Problem details
In the passage on tinnitus clinical trial outcomes, what reason is given for the Tinnitus Handicap Inventory being the most popular questionnaire instrument?

Text passage
Only one registered clinical trial actively recruited participants experiencing a comorbid depressive state [34], and no studies specified an inclusion criterion for a comorbid generalised anxiety. It is not possible, therefore, to consider any patterns within these subgroups.


There is a growing general recognition that insufficient attention has been paid to the outcomes measured in clinical trials [14]. Specifically, for tinnitus these limitations have been acknowledged in a number of systematic reviews, especially those published by the Cochrane Centre [35, 36], and have been highlighted by an international working party of the Tinnitus Research Initiative [15].

Principal findings

No single outcome was reported in all studies. Instead a diverse range of outcomes were measured and reported. There are three key messages from our work.

First, over half of all studies did not adequately describe the domain for which they were predicting a predominant therapeutic benefit. In these cases, primary (and secondary) outcome domains were either not specified at all or were unclear. We believe that non-reporting mainly reflected a poor understanding of how important it is for individual trials to pre-specify the expected outcome. When conducting the review, we observed that the headings used within trial registries promote the reporting of instrument choice, rather than the outcome domain.

Second, there was extremely broad diversity of outcome instruments. Loudness was the most popular perceptual attribute of tinnitus described at the domain level, but there was no agreement on how to measure it and the precise methodology was often under-reported. Examples of descriptions for loudness matching included ‘matching at 1 kHz’, ‘psychoacoustical measure’, and ‘by audiometry’. Patient-reported questionnaires relating to the impact of tinnitus were the most common primary outcome instruments, but again there was no consensus about which one should be chosen. The Tinnitus Handicap Inventory remains the most popular questionnaire instrument simply because it is translated into the greatest number of languages. Certainly, it has limitations for the purpose of outcome measurement [28]. Worthy of note, we advise caution if pooling findings from the Tinnitus Handicap Inventory in a meta-analysis since it is unclear whether all translations achieve equivalence with the British original [37]. In compiling the list of tinnitus-related questionnaires (Table 4), it was striking how uninformative are the questionnaire names in helping trialists to choose between them. All include the word ‘tinnitus’ but rarely qualify that with a description of which tinnitus-related domains or constructs are assessed by the tool. Generic names and terms such as ‘handicap’ and ‘severity’ perpetuate the difficulty that many trialists experience in understanding what construct(s) a particular questionnaire instrument measures. For example, the Tinnitus Handicap Inventory [23] predominantly measures the construct of tinnitus-related distress, while the Tinnitus Handicap Questionnaire [38] measures the physical, emotional and social consequences of tinnitus, as well as hearing ability.

Third, treatment-related outcomes were rarely recorded. Safety, tolerability, side effects and withdrawals might be domains that all inform the measurement of adverse events, but these accounted for less than 2 % of primary outcome domains and 12 % of secondary outcome domains. Again, non-reporting mainly reflected a poor understanding of how important it is for individual trials to investigate and report harms, as well as benefits [39].

Provided information
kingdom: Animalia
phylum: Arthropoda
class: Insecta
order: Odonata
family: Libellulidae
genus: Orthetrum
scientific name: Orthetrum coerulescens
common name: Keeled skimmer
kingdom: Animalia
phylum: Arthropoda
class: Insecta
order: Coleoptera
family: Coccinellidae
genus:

Written solution
It is translated into the greatest number of languages.